Beier hat indes eines ihrer Kernargumente in akribischer Kleinarbeit widerlegt. Für Lobeck waren die Verhaftung von Bürgermeister Rietzsch wie auch seine spätere Verurteilung und Hinrichtung durch ein sowjetisches Militärgericht Beispiele dafür, wie neue Machthaber neues Unrecht praktizierten. Beier, der die Festnahme des NSDAP-Politikers 1945 auf Stadtfesten schon mal im Kübelwagen nachstellte, zeigte 2010 in einer materialreichen Ausstellung, dass Rietzsch wegen seiner Rolle bei der Ermordung von Juden in Belarus verurteilt wurde. Doch die Kritik bleibt. Lobecks Buch, das nun »Die Schwarzenberg-Legende« heißt, erschien 2018 in vollständig überarbeiteter sechster Auflage. In einem am 15. Mai erschienenen »Spiegel«-Artikel war ebenfalls von der »schönen Legende« der Freien Republik die Rede. »Tatsächlich«, heißt es darin, »wurde zügig die nächste Diktatur angebahnt.«
Der Streit um die Deutung der Geschichte hält also an. Allerdings kann er zum 75. Jahrestag kaum direkt und öffentlich geführt werden. Eine Veranstaltungswoche in Schwarzenberg mit Vorträgen, Lesungen und Führungen wurde wegen der Corona-Pandemie abgesagt. Sie soll unter dem Titel »75+1« nun im kommenden Frühjahr nachgeholt werden.
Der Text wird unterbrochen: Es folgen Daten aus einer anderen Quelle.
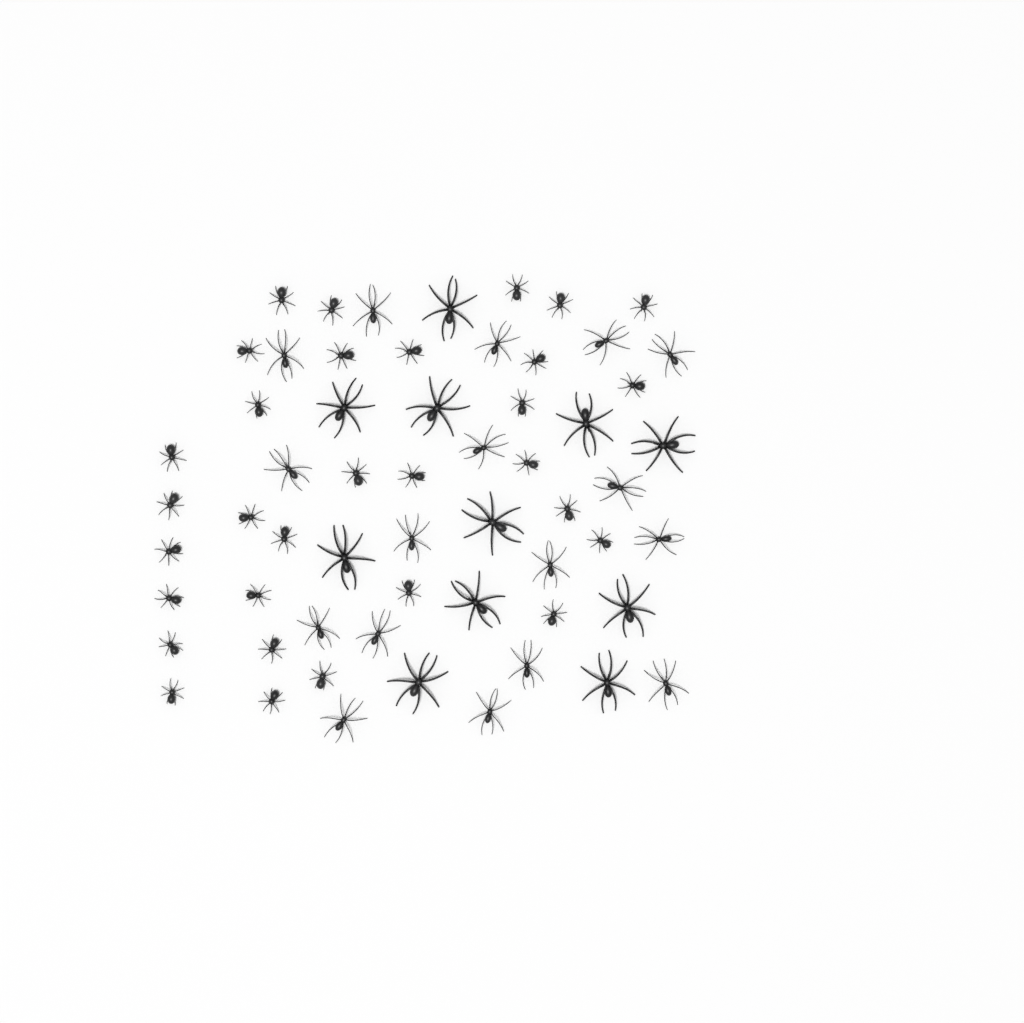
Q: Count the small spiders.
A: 31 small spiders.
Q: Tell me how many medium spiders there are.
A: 17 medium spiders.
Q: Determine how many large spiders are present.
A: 11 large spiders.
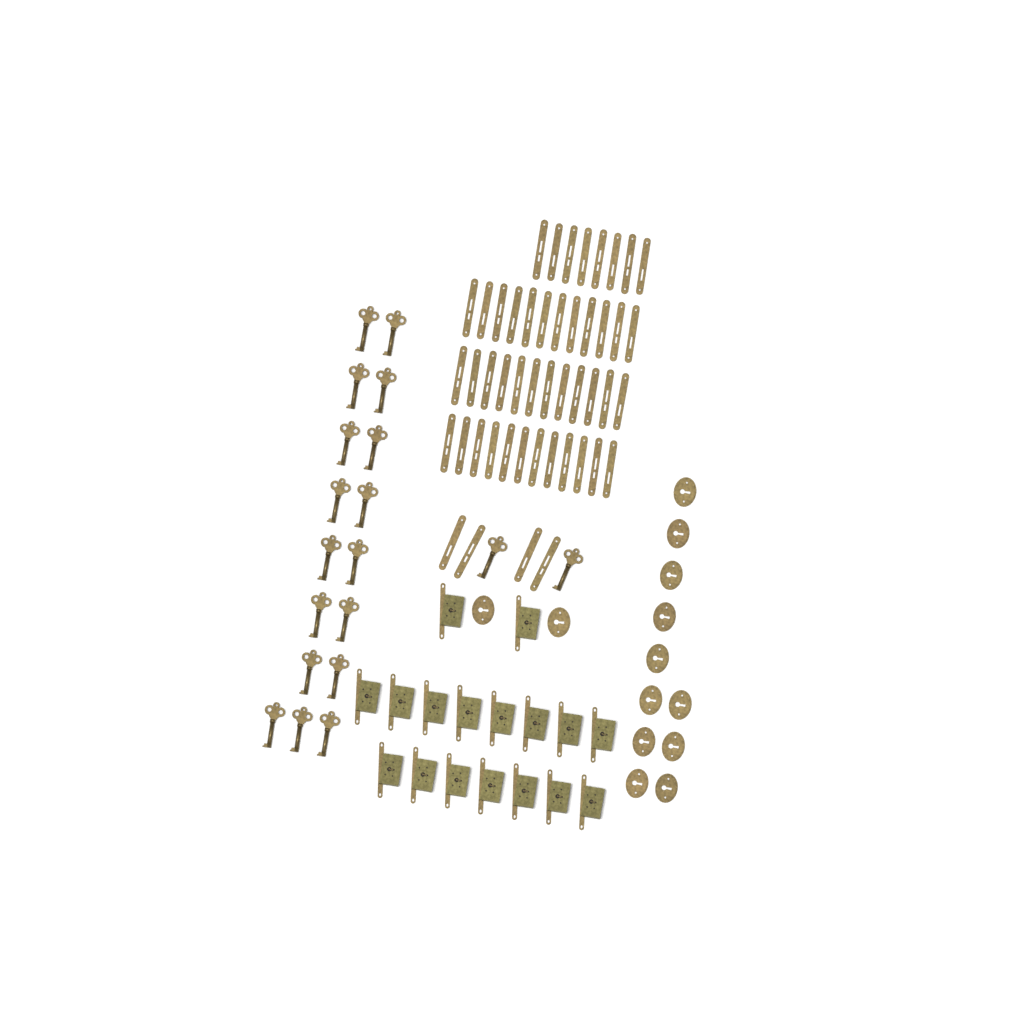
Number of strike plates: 48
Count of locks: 17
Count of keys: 19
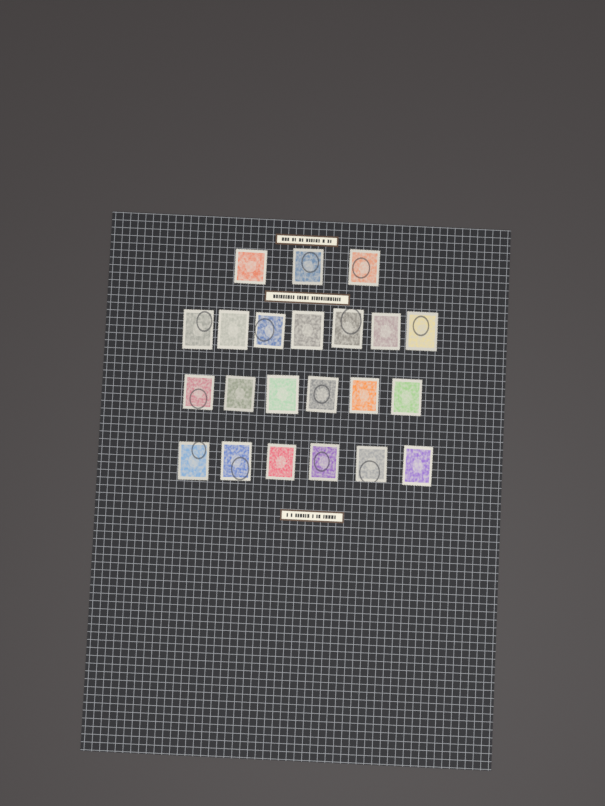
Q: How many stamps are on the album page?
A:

Beier will seine Skulptur vielleicht dennoch schon dieses Jahr zeigen: in einem Schaufenster seiner Kneipe, ergänzt um den Text der »Verfassung der Republik Schwarzenberg«, wie sie in Stefan Heyms Roman entworfen wird. Manches barg Zündstoff in der DDR; Reise- und Pressefreiheit zum Beispiel. Anderes sei »auch heute interessant«, sagt Beier. So findet sich eine Passage zur Wirtschaft, die »der sozialen Gerechtigkeit« zu dienen habe. Ohne diese seien »alle Rechte und Freiheiten illusorisch«. Die Klarstellung, was für eine Art Utopie sich mit der »Freien Republik Schwarzenberg« verbindet, ist nach Ansicht Beiers auch deshalb geboten, weil der Begriff zuletzt von unerwünschter Seite vereinnahmt wurde. Er habe ihn bei rechten Demonstrationen auf Schildern gelesen, berichtet der Künstler. »Wenn ein Thema nicht richtig besetzt wird, reißen es sich andere unter den Nagel«, sagt er. Was Rechte damit verbinden, ist für Beier nicht Traum, sondern Albtraum.